[Stored data entries]
----------------------------------------

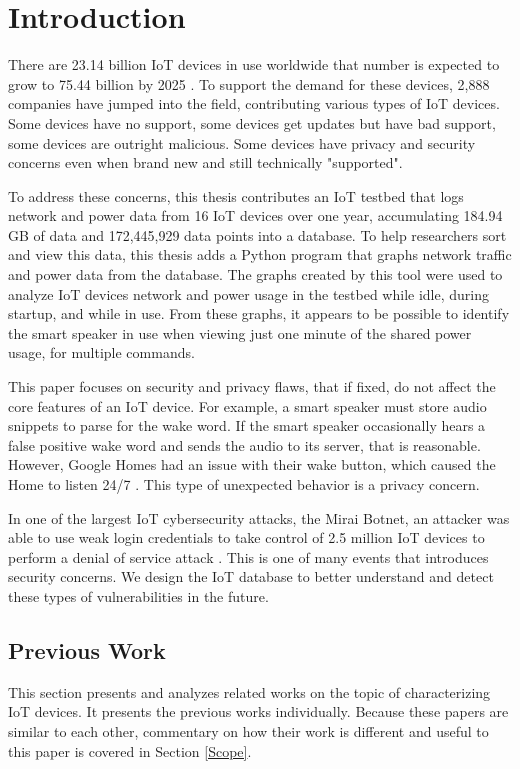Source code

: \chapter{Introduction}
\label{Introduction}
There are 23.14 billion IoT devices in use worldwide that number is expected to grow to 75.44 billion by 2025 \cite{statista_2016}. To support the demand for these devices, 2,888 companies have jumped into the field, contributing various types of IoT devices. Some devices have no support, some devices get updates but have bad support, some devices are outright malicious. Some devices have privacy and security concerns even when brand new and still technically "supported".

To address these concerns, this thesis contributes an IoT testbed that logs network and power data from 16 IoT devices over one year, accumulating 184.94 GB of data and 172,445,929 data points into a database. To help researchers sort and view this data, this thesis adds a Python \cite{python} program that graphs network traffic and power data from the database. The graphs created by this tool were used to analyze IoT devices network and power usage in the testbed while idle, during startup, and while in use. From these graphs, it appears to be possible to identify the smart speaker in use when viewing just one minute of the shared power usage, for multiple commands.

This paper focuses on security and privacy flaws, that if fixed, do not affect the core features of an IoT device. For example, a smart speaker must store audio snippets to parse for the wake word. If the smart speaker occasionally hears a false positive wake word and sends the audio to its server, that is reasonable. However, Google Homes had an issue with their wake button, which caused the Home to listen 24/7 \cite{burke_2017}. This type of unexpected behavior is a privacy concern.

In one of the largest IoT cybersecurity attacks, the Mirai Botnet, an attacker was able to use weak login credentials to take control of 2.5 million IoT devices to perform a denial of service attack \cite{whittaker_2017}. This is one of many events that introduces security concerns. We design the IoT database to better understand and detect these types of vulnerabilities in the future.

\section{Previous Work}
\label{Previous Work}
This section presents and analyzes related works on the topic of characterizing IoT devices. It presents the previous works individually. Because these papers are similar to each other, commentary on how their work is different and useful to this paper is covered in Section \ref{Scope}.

----------------------------------------

_Directions for this task_. Above are the records; repeat their lines from the first through the line containing "There are 23.14", and leave out each picture.

_Output for this task_.
Source code

: \chapter{Introduction}
\label{Introduction}
There are 23.14 billion IoT devices in use worldwide that number is expected to grow to 75.44 billion by 2025 \cite{statista_2016}. To support the demand for these devices, 2,888 companies have jumped into the field, contributing various types of IoT devices. Some devices have no support, some devices get updates but have bad support, some devices are outright malicious. Some devices have privacy and security concerns even when brand new and still technically "supported".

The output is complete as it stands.